When you Cmd/Ctrl-click on the composite channel in the Channels panel, you automatically load a Luminosity mask; anything you now do will affect every value from middle gray to white, while middle gray to black is protected from being altered. Invert to protect the lights and affect the darks. Luminosity masks are naturally feathered, helping prevent you from making adjustments that have abrupt changes from one value or color to another. Although obvious edits can be a stylistic choice, it does reveal you’ve “Photoshopped” it. TK’s actions create luminosity masks that restrict the values selected in many more ways than the simple all lights versus all darks Luminosity mask you make when you load it from the composite channel.
I chose two luminosity masks that matched the areas where I wanted to change their values, and decided to use Curves for that. The action automatically adds the layer adjustment I choose with the mask in place. Pushing the lights lighter in just a limited area, and the darks a bit darker, again not over half the image, but in a more limited area, I was able to add quite a lot of contrast and depth to the image, and I didn’t have to create those masks. I also wanted to bring back some modeling to the lightest lights in the image, so used yet another luminosity mask. By adding an adjustment layer to a group, even if its the only one in the group, I could “mask the mask” for even more control.
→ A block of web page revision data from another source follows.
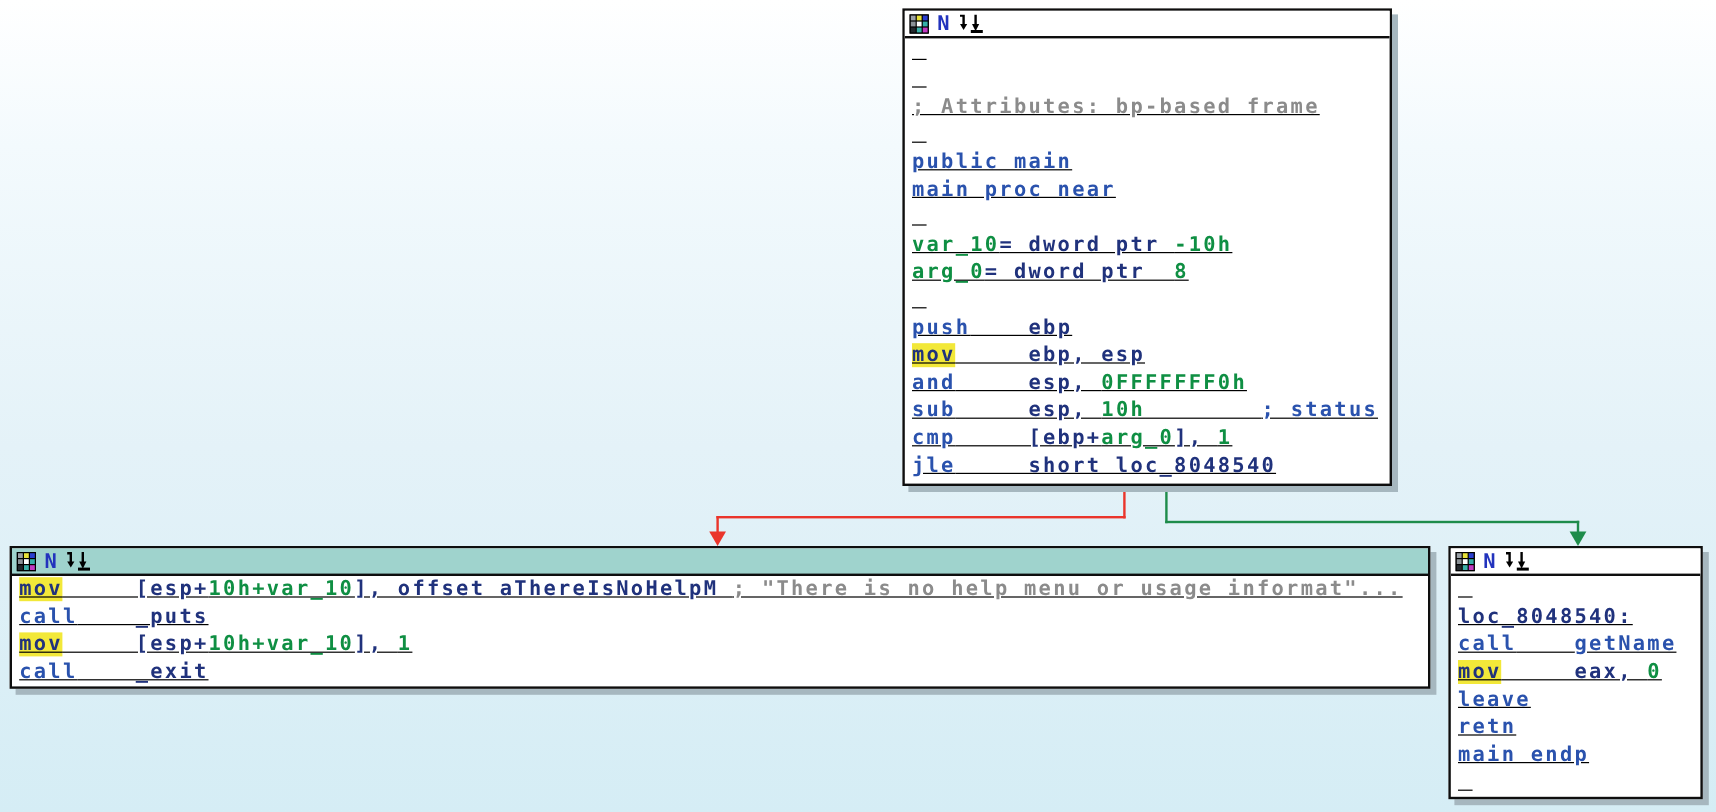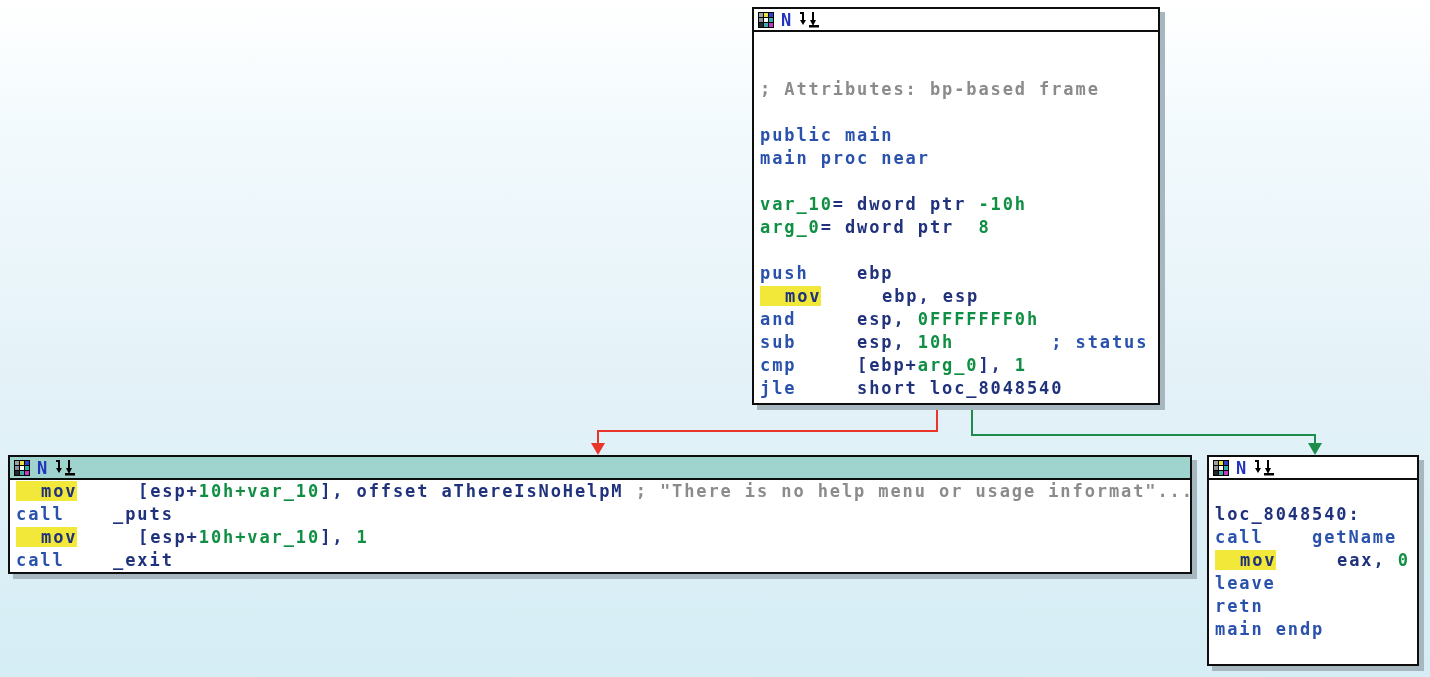--- a/index.html
+++ b/index.html
@@ -69,27 +69,28 @@
     line-height: 16px;
     flex: 0 0 auto;
   }
   .jump-icon { flex: 0 0 auto; display: block; }
   .code {
     padding: 0 0 0 6px;
     white-space: pre;
     font-size: 17px;
     font-weight: bold;
     letter-spacing: 1.9px;
+    text-decoration: underline;
   }
   .code-line { height: 23px; line-height: 23px; }
   .tok-mn   { color: var(--tok-mn); }
   .tok-op   { color: var(--tok-op); text-align: center; }
   .tok-num  { color: var(--tok-num); }
   .tok-gray { color: var(--tok-gray); }
-  .tok-hl   { color: var(--tok-op); background: var(--hl-bg); padding-left: 25px; }
+  .tok-hl   { color: var(--tok-op); background: var(--hl-bg); }
   .edge-seg { position: absolute; z-index: 1; }
   .edge-red-1   { left: 936px; top: 403px; width: 2px; height: 29px; background: var(--edge-red); }
   .edge-red-2   { left: 597px; top: 430px; width: 341px; height: 2px; background: var(--edge-red); }
   .edge-red-3   { left: 597px; top: 430px; width: 2px; height: 15px; background: var(--edge-red); }
   .edge-red-head {
     left: 591px; top: 443px; width: 0; height: 0;
     border-left: 7px solid transparent;
     border-right: 7px solid transparent;
     border-top: 12px solid var(--edge-red);
   }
Keeping with my effort to stay in Photoshop for all the restoration, I chose to use Unsharp Mask with the Hiroloam method I learned from Dan Margulis. Hiraloam stands for high radius, low amount, which is the opposite of the normal technique for using Unsharp Mask. Adding it as a Smart Filter, I ended up using Amount 37, Radius 117, and Threshold 8, but your image and your taste in sharpening will determine the values you use. The end effect is very similar to using the popular High Pass method of sharpening, affecting the edges without sharpening noise and grain, but I find I have more control for fine tuning the results.
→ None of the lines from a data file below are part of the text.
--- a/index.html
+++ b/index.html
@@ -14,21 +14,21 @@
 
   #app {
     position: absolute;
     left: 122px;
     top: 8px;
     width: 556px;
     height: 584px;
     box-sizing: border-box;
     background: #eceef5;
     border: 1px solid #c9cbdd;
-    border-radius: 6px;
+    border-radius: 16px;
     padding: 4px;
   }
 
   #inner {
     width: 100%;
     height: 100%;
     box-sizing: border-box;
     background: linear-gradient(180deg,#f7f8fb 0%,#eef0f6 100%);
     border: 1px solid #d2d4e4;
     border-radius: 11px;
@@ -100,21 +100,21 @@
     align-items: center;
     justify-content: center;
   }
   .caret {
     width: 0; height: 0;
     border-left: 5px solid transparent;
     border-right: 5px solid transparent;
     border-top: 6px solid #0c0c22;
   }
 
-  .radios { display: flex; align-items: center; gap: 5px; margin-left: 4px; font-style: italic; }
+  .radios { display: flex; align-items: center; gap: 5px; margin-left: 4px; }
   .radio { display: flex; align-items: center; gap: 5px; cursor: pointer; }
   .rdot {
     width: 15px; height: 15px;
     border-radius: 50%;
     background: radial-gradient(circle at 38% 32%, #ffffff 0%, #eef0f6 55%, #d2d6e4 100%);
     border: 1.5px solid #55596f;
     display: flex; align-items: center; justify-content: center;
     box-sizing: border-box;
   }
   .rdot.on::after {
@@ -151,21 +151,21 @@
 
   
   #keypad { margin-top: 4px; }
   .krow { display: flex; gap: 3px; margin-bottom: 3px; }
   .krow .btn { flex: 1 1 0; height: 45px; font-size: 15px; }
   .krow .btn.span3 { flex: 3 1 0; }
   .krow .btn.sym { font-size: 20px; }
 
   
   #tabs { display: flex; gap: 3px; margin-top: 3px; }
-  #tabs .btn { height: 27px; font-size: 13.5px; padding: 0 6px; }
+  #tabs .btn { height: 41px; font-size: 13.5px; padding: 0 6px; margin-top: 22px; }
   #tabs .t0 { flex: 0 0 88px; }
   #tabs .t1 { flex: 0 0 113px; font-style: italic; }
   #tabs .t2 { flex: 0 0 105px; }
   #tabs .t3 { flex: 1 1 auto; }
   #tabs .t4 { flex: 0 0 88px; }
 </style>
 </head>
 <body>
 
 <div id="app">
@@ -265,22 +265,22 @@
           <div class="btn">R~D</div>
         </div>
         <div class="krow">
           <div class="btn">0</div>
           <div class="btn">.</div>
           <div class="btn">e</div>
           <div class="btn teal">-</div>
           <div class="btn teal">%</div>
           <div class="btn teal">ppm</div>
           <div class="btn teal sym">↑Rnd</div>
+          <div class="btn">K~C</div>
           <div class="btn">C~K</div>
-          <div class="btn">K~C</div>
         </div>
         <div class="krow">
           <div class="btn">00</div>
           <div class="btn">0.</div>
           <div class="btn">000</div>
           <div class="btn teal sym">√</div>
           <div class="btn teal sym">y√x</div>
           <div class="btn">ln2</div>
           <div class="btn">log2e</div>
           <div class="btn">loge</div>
The last step I took with the B&W version of Trudie Ann was to add a vignette. I wanted more control than I was going to have using the vignette feature in either Lens Correction or Camera Raw, since they both produce ovals, not rectangles, so I went with the old-fashioned method of adding a vignette. On an empty layer, I drew a heavily-feathered marquee just inside the edges, inverted my selection (Cmd/Ctrl-Shift-I), and filled it with black. I now could change the blend mode to Multiply, reduce the opacity, and transform the edges to fit the vignette better. I didn’t like a strong vignette on this image, so I dragged the edges of the rectangle beyond the edges of the photo to leave only a hint of a vignette inside.
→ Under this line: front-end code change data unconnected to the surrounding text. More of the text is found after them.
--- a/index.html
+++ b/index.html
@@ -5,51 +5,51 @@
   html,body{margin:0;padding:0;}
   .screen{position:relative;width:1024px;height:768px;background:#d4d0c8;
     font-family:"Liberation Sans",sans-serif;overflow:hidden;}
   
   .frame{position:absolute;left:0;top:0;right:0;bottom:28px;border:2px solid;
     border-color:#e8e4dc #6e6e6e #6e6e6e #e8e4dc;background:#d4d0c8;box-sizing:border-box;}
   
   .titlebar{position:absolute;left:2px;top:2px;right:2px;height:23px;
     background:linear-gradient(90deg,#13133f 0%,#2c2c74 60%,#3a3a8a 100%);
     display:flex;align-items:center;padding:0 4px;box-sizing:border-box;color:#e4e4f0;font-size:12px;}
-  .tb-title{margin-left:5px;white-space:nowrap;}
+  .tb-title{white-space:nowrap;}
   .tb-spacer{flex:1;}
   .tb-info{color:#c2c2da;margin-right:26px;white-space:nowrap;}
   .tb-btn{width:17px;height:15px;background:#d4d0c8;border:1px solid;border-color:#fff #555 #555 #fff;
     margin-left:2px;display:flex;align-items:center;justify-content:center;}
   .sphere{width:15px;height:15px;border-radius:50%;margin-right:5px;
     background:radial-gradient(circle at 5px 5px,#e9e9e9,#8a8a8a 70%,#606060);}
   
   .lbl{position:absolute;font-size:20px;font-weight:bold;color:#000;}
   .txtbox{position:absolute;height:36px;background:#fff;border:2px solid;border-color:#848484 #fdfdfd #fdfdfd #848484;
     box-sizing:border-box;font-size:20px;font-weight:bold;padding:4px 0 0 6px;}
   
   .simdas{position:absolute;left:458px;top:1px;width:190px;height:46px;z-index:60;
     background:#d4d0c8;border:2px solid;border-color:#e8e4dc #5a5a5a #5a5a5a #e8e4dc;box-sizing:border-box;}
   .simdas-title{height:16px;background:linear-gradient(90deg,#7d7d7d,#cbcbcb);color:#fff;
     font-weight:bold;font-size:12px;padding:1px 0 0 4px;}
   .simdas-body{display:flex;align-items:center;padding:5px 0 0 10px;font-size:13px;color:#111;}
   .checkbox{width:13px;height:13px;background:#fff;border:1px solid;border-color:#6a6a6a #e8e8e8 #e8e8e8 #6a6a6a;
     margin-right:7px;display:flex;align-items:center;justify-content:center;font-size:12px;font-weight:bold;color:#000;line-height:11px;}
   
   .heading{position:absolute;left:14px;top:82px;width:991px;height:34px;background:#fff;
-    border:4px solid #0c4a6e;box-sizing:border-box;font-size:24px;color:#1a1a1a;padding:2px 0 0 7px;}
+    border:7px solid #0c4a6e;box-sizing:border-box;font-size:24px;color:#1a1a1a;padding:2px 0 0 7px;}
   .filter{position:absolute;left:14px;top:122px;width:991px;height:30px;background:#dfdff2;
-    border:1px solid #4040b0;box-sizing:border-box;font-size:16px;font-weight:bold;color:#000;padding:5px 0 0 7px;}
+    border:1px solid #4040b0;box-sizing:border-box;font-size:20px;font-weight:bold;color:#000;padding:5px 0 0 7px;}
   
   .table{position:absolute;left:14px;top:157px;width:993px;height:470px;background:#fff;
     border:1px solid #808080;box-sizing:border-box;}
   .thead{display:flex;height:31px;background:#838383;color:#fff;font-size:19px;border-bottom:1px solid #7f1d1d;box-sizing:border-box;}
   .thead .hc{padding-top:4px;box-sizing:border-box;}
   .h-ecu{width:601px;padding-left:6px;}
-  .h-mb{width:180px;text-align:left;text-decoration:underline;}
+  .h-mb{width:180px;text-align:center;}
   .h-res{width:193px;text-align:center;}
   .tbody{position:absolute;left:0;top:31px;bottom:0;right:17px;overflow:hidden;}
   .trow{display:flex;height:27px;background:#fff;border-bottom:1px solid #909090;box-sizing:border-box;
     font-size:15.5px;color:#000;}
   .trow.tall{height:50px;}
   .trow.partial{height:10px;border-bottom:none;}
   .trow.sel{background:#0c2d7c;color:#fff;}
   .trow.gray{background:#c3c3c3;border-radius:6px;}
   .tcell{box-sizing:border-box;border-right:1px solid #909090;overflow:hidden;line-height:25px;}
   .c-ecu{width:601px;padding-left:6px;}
I like the B&W version, though I’m still going to see what color-toning will do for it. While I’ve fixed most of problems caused by photos gradually fading into obscurity, it doesn’t attempt to look new, sharper than consumer lenses were at that time, or any less grainy, so I don’t think any significant historical value has been lost. In fact, non-destructive editing means I’ve even preserved the original in all its faded and scratched glory. My layers are still intact and I used Smart Filters and adjustment layers where I could, so if I change my mind and want to alter the values even more, I can do that. But for now, the B&W version of Trudie Ann is finished—if any restoration can ever be called “finished.”